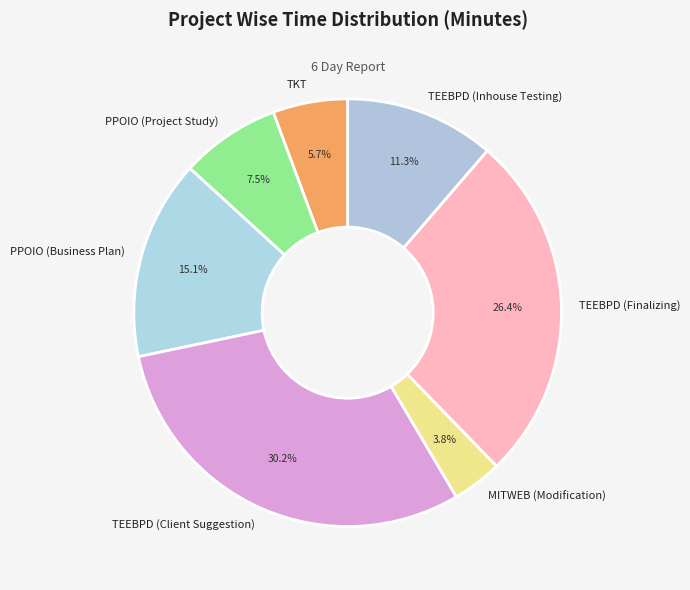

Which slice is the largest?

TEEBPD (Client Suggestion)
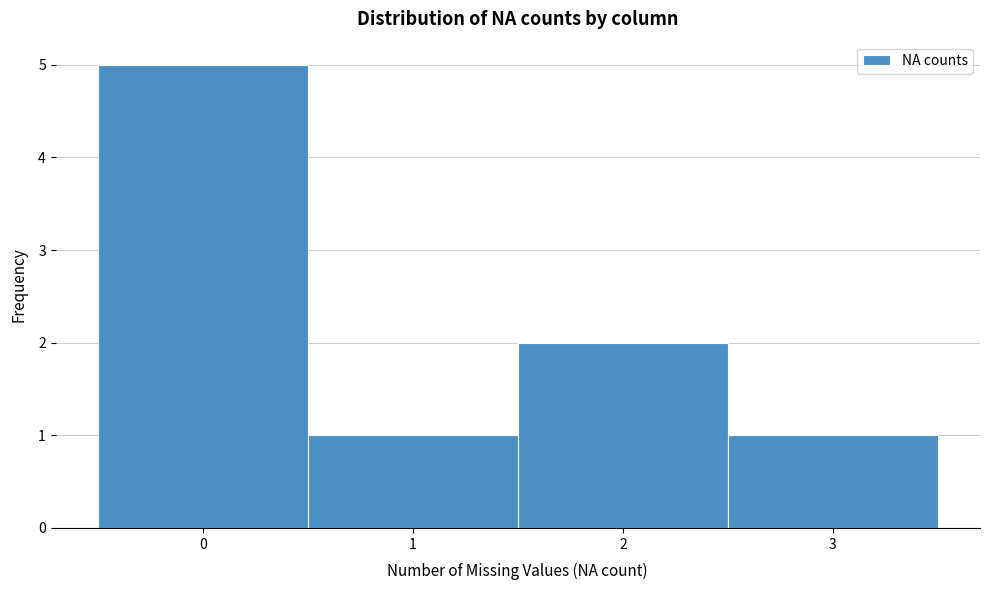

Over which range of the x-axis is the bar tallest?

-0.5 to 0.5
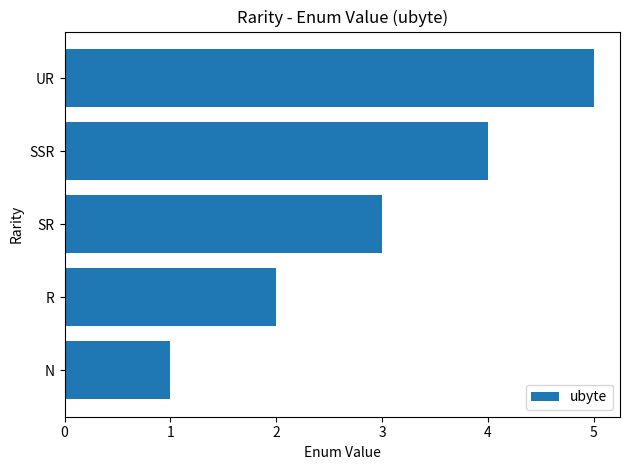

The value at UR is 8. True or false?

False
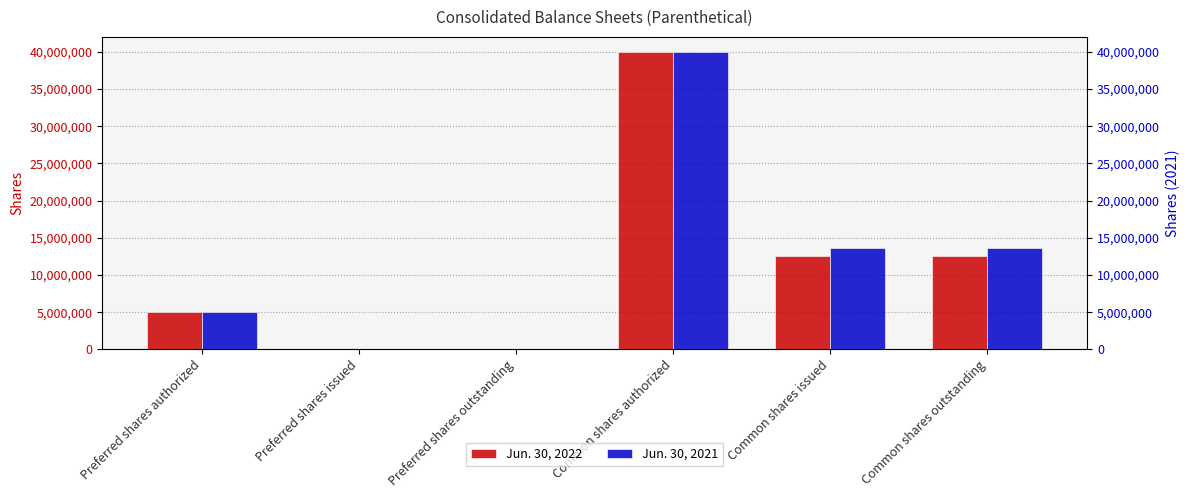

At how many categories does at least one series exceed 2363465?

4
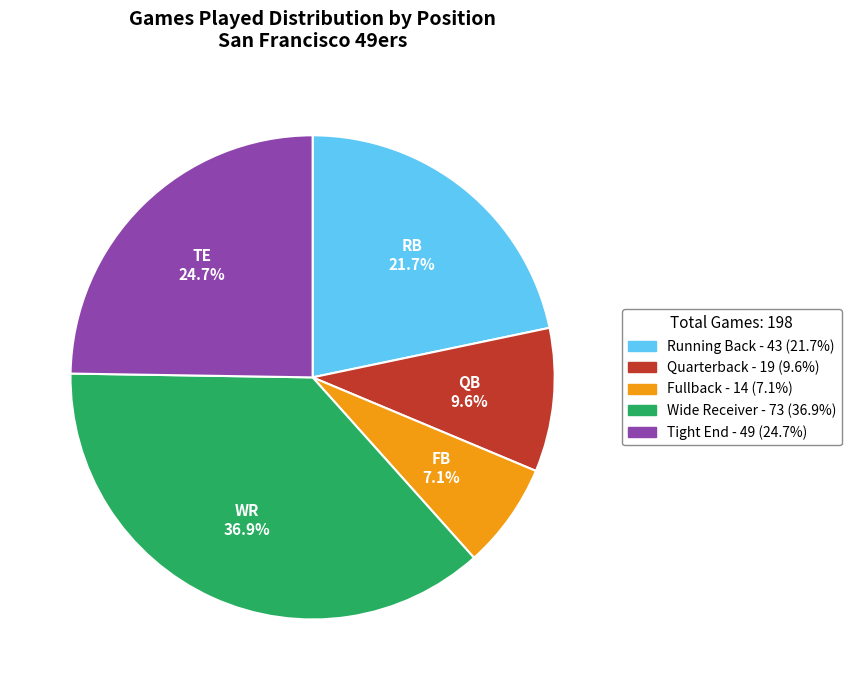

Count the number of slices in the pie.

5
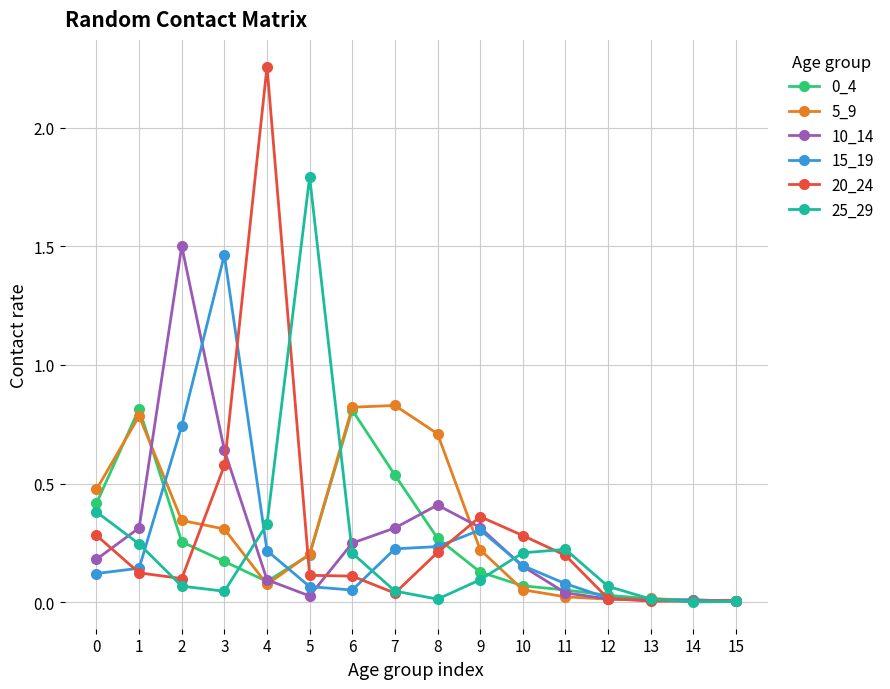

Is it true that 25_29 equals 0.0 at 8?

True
####################
### Assigned task
Copy the listing above word for word, omitting the pictures.

### Written response
Which slice is the largest?

TEEBPD (Client Suggestion)

Over which range of the x-axis is the bar tallest?

-0.5 to 0.5

The value at UR is 8. True or false?

False

At how many categories does at least one series exceed 2363465?

4

Count the number of slices in the pie.

5

Is it true that 25_29 equals 0.0 at 8?

True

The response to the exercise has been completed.